━━━━━ Trecho do texto ━━━━━

Civilizações Diferentes

© Coleção Equilíbrio em Duas Rodas (2021)
Livro: De Motoca na Estrada

CIVILIZAÇÕES DIFERENTES
Fábio Magnani
[publicado originalmente em julho de 2010]

Quando eu estava em Iquique cuidando das motos enquanto o Wagner e o Geraldinho iam à igreja, um rapaz veio conversar. Entre um monte de dicas, ele me falou para tomar cuidado com a saída de San Pedro de Atacama. A questão é que a aduana fica em San Pedro, e não na fronteira entre o Chile e a Argentina. Se você passar direto, vai ter que andar até a fronteira para descobrir que precisa voltar. São mais de 300 km, ida e volta, sem nenhum posto de gasolina. Fácil para fazer de carro, mas com o tanque pequeno de uma moto andando a 4.000m de altitude, é arriscado.

Mas não passamos riscos porque tínhamos tido a dica.

━━━━━

> [O que fazer]
(a) Responda com base no relato:
(i) Em que cidade alguém cuidava das motos enquanto o Wagner e o Geraldinho iam à igreja?
(ii) Segundo o relato, onde fica a aduana?
(iii) Quantos quilômetros, ida e volta, o trajeto sem nenhum posto de gasolina tem?
(b) Repita, sem mudar nada, o trecho do relato que vai de "Quando eu estava" até "altitude, é arriscado.".
Responda usando só o relato.

━━━━━ Informações fornecidas ━━━━━

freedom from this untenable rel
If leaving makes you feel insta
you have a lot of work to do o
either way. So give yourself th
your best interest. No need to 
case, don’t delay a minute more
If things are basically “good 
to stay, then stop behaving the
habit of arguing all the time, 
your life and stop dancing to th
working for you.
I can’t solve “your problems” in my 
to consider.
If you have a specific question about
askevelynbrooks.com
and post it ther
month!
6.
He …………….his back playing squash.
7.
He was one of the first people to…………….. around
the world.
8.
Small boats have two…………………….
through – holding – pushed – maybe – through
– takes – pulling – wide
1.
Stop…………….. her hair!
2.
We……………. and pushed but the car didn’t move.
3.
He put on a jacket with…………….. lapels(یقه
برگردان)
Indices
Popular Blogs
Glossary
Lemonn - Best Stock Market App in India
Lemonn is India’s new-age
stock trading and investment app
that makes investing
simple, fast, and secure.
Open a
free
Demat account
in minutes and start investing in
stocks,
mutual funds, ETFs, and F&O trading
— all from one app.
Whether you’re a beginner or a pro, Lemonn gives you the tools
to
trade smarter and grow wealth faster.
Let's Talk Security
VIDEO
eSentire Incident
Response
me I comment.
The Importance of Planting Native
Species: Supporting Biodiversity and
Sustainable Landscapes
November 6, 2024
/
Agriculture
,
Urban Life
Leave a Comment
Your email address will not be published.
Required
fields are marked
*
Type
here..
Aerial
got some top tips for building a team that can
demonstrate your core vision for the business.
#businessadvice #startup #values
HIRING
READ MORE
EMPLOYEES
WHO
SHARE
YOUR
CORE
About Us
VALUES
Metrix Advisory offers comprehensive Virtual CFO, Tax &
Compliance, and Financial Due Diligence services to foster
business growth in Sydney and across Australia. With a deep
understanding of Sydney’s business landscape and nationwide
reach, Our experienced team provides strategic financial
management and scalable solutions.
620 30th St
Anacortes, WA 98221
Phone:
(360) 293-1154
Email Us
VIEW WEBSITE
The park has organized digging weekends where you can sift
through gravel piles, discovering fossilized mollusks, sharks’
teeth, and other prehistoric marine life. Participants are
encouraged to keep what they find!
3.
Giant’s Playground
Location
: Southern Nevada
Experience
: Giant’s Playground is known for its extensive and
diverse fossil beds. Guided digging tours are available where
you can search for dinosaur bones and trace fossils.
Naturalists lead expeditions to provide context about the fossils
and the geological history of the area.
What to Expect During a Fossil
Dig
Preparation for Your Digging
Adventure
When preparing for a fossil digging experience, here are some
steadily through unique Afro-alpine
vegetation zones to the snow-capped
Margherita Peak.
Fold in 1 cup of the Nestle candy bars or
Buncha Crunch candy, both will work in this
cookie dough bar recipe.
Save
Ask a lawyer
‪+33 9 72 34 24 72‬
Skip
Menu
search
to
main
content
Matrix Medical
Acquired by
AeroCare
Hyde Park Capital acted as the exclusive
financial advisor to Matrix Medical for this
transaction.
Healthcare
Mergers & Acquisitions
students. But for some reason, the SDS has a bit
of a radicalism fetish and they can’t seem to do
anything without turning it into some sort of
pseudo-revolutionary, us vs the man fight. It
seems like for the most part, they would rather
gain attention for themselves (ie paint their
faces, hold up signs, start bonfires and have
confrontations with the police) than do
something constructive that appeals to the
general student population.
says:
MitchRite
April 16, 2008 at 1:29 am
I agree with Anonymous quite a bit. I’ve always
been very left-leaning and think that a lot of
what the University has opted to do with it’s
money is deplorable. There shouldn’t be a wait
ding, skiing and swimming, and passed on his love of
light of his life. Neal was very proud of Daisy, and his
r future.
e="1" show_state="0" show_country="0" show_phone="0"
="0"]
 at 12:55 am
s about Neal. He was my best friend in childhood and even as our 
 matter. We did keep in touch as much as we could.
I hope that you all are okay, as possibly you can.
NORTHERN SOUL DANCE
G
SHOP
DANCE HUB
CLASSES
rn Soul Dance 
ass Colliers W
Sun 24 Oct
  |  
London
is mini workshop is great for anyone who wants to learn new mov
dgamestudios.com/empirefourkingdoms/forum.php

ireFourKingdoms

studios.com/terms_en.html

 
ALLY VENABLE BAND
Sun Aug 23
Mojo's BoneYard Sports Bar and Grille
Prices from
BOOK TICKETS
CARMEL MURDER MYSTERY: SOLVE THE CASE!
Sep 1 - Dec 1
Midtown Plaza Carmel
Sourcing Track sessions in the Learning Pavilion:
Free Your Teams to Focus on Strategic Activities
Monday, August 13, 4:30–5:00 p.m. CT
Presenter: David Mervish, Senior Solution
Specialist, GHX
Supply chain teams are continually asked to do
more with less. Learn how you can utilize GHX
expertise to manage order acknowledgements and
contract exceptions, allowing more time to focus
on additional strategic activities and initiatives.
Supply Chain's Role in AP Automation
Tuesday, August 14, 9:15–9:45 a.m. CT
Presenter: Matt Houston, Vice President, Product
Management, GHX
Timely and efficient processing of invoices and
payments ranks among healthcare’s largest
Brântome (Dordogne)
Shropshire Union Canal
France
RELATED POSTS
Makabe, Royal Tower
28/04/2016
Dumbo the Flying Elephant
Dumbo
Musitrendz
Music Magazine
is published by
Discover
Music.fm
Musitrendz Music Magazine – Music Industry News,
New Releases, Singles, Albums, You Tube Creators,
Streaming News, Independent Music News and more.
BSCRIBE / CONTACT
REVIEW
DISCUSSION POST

━━━━━

> [Respostas dadas]
(a)
(i) Em Iquique.
(ii) Em San Pedro de Atacama, e não na fronteira entre o Chile e a Argentina.
(iii) Mais de 300 km.

(b)
Quando eu estava em Iquique cuidando das motos enquanto o Wagner e o Geraldinho iam à igreja, um rapaz veio conversar. Entre um monte de dicas, ele me falou para tomar cuidado com a saída de San Pedro de Atacama. A questão é que a aduana fica em San Pedro, e não na fronteira entre o Chile e a Argentina. Se você passar direto, vai ter que andar até a fronteira para descobrir que precisa voltar. São mais de 300 km, ida e volta, sem nenhum posto de gasolina. Fácil para fazer de carro, mas com o tanque pequeno de uma moto andando a 4.000m de altitude, é arriscado.